═════ Material for this task
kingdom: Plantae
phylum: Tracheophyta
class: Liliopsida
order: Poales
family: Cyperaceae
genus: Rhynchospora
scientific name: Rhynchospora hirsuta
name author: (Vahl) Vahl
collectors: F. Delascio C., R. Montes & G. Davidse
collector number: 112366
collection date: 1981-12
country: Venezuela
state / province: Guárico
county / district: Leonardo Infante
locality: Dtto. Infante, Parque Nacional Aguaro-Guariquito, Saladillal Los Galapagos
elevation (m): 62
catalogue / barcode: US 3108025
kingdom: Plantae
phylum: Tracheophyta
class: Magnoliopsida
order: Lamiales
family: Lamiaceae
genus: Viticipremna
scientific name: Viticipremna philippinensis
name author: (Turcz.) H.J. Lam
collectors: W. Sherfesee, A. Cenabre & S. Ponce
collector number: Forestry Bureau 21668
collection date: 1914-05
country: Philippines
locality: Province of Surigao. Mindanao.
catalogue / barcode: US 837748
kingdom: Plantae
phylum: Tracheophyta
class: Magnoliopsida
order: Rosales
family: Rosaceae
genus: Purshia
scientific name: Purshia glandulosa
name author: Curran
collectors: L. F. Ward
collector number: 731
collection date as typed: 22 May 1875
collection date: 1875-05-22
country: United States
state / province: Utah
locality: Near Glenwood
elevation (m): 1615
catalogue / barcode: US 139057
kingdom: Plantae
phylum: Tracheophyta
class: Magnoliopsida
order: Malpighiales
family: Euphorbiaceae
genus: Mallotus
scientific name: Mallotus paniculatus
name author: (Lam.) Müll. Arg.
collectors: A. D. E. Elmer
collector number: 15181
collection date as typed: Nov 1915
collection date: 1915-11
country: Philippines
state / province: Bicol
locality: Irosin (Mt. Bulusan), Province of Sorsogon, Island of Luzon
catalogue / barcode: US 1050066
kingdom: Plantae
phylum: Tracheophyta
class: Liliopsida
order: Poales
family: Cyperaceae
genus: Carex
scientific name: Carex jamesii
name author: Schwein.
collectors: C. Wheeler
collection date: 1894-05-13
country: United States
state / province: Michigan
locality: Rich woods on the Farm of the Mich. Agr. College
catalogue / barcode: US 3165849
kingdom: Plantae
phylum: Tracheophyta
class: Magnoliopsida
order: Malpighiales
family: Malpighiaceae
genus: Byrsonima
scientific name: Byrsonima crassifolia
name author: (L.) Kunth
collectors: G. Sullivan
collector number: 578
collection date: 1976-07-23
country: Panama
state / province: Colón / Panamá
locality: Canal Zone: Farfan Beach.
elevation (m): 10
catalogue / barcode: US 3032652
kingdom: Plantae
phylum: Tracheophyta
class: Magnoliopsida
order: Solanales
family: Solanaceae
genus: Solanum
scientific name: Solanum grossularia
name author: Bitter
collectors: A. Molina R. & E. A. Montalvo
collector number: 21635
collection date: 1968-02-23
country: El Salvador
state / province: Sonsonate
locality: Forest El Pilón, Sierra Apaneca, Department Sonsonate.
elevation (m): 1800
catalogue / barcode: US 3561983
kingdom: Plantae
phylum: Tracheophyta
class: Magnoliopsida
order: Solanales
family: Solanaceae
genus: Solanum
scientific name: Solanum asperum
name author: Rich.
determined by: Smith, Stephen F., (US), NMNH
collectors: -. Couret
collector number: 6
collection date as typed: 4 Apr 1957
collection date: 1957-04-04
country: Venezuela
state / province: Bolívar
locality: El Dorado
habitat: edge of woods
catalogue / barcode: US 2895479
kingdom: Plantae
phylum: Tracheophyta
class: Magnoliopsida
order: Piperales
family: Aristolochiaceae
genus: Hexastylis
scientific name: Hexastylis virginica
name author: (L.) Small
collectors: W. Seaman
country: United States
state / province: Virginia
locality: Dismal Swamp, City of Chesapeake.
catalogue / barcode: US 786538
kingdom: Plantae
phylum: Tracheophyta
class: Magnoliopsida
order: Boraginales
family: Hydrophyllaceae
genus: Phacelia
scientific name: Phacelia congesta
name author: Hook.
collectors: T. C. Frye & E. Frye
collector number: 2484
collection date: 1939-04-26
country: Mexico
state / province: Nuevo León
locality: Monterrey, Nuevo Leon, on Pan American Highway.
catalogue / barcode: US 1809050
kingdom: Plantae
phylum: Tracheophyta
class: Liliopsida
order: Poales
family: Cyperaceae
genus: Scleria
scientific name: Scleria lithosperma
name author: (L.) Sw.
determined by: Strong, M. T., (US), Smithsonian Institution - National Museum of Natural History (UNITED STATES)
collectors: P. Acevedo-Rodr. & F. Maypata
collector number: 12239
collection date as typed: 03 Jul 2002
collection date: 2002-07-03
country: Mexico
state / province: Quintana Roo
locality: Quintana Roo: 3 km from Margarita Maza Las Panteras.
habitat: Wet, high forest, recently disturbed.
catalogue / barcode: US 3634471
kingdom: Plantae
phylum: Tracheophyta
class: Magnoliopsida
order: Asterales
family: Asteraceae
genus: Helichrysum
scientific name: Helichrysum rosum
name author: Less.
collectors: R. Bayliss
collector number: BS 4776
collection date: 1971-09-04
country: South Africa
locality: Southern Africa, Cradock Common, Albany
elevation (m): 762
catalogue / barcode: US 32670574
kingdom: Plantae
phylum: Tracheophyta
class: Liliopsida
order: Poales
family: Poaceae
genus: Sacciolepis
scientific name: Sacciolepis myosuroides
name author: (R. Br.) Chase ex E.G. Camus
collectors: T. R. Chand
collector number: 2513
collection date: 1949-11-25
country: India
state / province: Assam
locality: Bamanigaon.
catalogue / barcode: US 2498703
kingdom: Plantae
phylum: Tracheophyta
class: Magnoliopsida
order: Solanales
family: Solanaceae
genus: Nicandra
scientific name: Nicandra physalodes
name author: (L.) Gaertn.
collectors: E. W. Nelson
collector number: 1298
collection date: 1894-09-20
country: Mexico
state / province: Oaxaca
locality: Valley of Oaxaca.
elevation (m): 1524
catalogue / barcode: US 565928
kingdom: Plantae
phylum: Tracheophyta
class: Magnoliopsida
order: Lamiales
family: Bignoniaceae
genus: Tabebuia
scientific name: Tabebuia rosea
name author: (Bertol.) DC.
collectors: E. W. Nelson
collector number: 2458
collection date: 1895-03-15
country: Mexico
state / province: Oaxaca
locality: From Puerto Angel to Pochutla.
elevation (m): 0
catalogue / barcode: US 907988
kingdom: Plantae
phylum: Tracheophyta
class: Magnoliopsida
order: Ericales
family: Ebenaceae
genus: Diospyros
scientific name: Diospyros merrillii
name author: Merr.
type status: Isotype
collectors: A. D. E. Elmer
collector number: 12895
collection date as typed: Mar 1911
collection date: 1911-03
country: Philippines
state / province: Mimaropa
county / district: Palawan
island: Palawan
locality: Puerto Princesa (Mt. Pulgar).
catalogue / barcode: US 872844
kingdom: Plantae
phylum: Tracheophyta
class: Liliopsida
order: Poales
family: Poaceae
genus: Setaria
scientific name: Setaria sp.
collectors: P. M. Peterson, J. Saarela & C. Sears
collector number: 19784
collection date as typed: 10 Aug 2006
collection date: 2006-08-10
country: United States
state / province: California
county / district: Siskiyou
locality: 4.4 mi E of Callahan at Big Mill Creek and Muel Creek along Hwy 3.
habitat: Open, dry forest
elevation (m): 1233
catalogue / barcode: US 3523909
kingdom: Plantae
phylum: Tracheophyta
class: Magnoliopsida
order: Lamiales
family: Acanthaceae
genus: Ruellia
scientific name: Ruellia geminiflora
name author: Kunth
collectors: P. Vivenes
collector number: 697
══════════
Set problem >> Render the lines in the entries above as a Markdown table with two columns, Row and Line. Start with the line that contains "collectors: P. Acevedo-Rodr. & F. Maypata", go on through the line that contains "locality: Quintana Roo: 3", number each line in order, and leave out any blank lines.

Correct answer >>
| Row | Line |
|---|---|
| 1 | collectors: P. Acevedo-Rodr. & F. Maypata |
| 2 | collector number: 12239 |
| 3 | collection date as typed: 03 Jul 2002 |
| 4 | collection date: 2002-07-03 |
| 5 | country: Mexico |
| 6 | state / province: Quintana Roo |
| 7 | locality: Quintana Roo: 3 km from Margarita Maza Las Panteras. |